-- start GIVEN DATA --

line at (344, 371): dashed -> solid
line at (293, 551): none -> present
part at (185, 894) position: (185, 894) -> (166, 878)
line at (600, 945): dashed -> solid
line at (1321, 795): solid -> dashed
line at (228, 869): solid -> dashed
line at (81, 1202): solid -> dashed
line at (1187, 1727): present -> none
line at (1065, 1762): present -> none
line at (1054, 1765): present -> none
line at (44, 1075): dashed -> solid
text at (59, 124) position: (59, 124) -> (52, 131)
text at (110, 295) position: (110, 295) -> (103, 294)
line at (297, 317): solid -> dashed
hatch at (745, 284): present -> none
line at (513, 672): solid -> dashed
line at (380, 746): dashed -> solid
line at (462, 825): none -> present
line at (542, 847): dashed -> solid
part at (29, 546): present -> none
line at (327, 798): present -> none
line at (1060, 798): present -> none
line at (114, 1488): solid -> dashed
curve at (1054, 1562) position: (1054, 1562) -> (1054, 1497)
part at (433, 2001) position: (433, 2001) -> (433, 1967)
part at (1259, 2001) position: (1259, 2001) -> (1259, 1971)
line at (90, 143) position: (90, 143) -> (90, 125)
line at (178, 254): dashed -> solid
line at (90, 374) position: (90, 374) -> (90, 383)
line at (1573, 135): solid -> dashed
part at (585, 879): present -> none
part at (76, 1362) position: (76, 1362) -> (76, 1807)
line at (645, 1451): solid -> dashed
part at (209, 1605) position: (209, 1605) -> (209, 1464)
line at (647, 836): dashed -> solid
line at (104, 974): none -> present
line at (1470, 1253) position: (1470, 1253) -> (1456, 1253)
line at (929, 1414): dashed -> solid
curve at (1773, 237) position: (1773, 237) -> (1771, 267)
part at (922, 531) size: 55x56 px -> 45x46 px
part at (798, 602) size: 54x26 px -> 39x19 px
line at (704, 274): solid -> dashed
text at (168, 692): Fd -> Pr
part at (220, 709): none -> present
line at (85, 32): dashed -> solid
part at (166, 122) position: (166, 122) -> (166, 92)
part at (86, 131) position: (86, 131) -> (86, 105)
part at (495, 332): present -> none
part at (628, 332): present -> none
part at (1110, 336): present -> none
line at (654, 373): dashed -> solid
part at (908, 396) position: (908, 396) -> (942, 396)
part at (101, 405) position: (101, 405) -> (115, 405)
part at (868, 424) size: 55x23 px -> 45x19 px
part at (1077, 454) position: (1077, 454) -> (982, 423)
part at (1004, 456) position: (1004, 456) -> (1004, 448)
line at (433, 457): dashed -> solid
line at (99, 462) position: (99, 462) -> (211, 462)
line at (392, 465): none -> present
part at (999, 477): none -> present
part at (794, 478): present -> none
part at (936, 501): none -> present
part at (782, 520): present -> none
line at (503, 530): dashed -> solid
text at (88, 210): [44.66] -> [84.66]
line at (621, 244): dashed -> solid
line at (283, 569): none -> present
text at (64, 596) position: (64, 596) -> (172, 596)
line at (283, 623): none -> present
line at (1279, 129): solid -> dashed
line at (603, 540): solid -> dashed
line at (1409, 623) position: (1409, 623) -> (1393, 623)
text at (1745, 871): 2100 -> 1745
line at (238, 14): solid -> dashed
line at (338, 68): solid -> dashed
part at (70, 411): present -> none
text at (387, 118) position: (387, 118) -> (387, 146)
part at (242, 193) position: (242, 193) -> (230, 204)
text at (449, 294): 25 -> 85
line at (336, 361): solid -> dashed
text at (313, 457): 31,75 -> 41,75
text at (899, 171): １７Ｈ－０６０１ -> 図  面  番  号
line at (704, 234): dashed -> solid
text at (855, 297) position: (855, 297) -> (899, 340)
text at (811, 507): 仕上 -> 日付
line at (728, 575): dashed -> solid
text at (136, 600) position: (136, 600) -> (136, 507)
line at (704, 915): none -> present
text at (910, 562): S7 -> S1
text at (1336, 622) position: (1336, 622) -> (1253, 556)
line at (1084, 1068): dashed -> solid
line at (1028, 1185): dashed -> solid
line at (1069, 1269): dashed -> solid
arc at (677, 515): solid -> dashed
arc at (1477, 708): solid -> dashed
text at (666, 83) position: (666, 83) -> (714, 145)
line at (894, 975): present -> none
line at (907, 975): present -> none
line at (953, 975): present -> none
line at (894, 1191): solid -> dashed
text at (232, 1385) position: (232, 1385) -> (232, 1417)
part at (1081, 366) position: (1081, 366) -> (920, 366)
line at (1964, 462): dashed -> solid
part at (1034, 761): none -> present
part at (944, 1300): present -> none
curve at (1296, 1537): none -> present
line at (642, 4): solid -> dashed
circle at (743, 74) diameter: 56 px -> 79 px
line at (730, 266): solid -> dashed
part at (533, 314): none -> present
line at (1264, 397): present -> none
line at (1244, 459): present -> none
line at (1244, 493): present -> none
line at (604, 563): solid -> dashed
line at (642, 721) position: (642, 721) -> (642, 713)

-- end GIVEN DATA --

Can you give all the entries above as a numbered list, with blank lines left out?

**THE RESPONSE**
1. line at (344, 371): dashed -> solid
2. line at (293, 551): none -> present
3. part at (185, 894) position: (185, 894) -> (166, 878)
4. line at (600, 945): dashed -> solid
5. line at (1321, 795): solid -> dashed
6. line at (228, 869): solid -> dashed
7. line at (81, 1202): solid -> dashed
8. line at (1187, 1727): present -> none
9. line at (1065, 1762): present -> none
10. line at (1054, 1765): present -> none
11. line at (44, 1075): dashed -> solid
12. text at (59, 124) position: (59, 124) -> (52, 131)
13. text at (110, 295) position: (110, 295) -> (103, 294)
14. line at (297, 317): solid -> dashed
15. hatch at (745, 284): present -> none
16. line at (513, 672): solid -> dashed
17. line at (380, 746): dashed -> solid
18. line at (462, 825): none -> present
19. line at (542, 847): dashed -> solid
20. part at (29, 546): present -> none
21. line at (327, 798): present -> none
22. line at (1060, 798): present -> none
23. line at (114, 1488): solid -> dashed
24. curve at (1054, 1562) position: (1054, 1562) -> (1054, 1497)
25. part at (433, 2001) position: (433, 2001) -> (433, 1967)
26. part at (1259, 2001) position: (1259, 2001) -> (1259, 1971)
27. line at (90, 143) position: (90, 143) -> (90, 125)
28. line at (178, 254): dashed -> solid
29. line at (90, 374) position: (90, 374) -> (90, 383)
30. line at (1573, 135): solid -> dashed
31. part at (585, 879): present -> none
32. part at (76, 1362) position: (76, 1362) -> (76, 1807)
33. line at (645, 1451): solid -> dashed
34. part at (209, 1605) position: (209, 1605) -> (209, 1464)
35. line at (647, 836): dashed -> solid
36. line at (104, 974): none -> present
37. line at (1470, 1253) position: (1470, 1253) -> (1456, 1253)
38. line at (929, 1414): dashed -> solid
39. curve at (1773, 237) position: (1773, 237) -> (1771, 267)
40. part at (922, 531) size: 55x56 px -> 45x46 px
41. part at (798, 602) size: 54x26 px -> 39x19 px
42. line at (704, 274): solid -> dashed
43. text at (168, 692): Fd -> Pr
44. part at (220, 709): none -> present
45. line at (85, 32): dashed -> solid
46. part at (166, 122) position: (166, 122) -> (166, 92)
47. part at (86, 131) position: (86, 131) -> (86, 105)
48. part at (495, 332): present -> none
49. part at (628, 332): present -> none
50. part at (1110, 336): present -> none
51. line at (654, 373): dashed -> solid
52. part at (908, 396) position: (908, 396) -> (942, 396)
53. part at (101, 405) position: (101, 405) -> (115, 405)
54. part at (868, 424) size: 55x23 px -> 45x19 px
55. part at (1077, 454) position: (1077, 454) -> (982, 423)
56. part at (1004, 456) position: (1004, 456) -> (1004, 448)
57. line at (433, 457): dashed -> solid
58. line at (99, 462) position: (99, 462) -> (211, 462)
59. line at (392, 465): none -> present
60. part at (999, 477): none -> present
61. part at (794, 478): present -> none
62. part at (936, 501): none -> present
63. part at (782, 520): present -> none
64. line at (503, 530): dashed -> solid
65. text at (88, 210): [44.66] -> [84.66]
66. line at (621, 244): dashed -> solid
67. line at (283, 569): none -> present
68. text at (64, 596) position: (64, 596) -> (172, 596)
69. line at (283, 623): none -> present
70. line at (1279, 129): solid -> dashed
71. line at (603, 540): solid -> dashed
72. line at (1409, 623) position: (1409, 623) -> (1393, 623)
73. text at (1745, 871): 2100 -> 1745
74. line at (238, 14): solid -> dashed
75. line at (338, 68): solid -> dashed
76. part at (70, 411): present -> none
77. text at (387, 118) position: (387, 118) -> (387, 146)
78. part at (242, 193) position: (242, 193) -> (230, 204)
79. text at (449, 294): 25 -> 85
80. line at (336, 361): solid -> dashed
81. text at (313, 457): 31,75 -> 41,75
82. text at (899, 171): １７Ｈ－０６０１ -> 図  面  番  号
83. line at (704, 234): dashed -> solid
84. text at (855, 297) position: (855, 297) -> (899, 340)
85. text at (811, 507): 仕上 -> 日付
86. line at (728, 575): dashed -> solid
87. text at (136, 600) position: (136, 600) -> (136, 507)
88. line at (704, 915): none -> present
89. text at (910, 562): S7 -> S1
90. text at (1336, 622) position: (1336, 622) -> (1253, 556)
91. line at (1084, 1068): dashed -> solid
92. line at (1028, 1185): dashed -> solid
93. line at (1069, 1269): dashed -> solid
94. arc at (677, 515): solid -> dashed
95. arc at (1477, 708): solid -> dashed
96. text at (666, 83) position: (666, 83) -> (714, 145)
97. line at (894, 975): present -> none
98. line at (907, 975): present -> none
99. line at (953, 975): present -> none
100. line at (894, 1191): solid -> dashed
101. text at (232, 1385) position: (232, 1385) -> (232, 1417)
102. part at (1081, 366) position: (1081, 366) -> (920, 366)
103. line at (1964, 462): dashed -> solid
104. part at (1034, 761): none -> present
105. part at (944, 1300): present -> none
106. curve at (1296, 1537): none -> present
107. line at (642, 4): solid -> dashed
108. circle at (743, 74) diameter: 56 px -> 79 px
109. line at (730, 266): solid -> dashed
110. part at (533, 314): none -> present
111. line at (1264, 397): present -> none
112. line at (1244, 459): present -> none
113. line at (1244, 493): present -> none
114. line at (604, 563): solid -> dashed
115. line at (642, 721) position: (642, 721) -> (642, 713)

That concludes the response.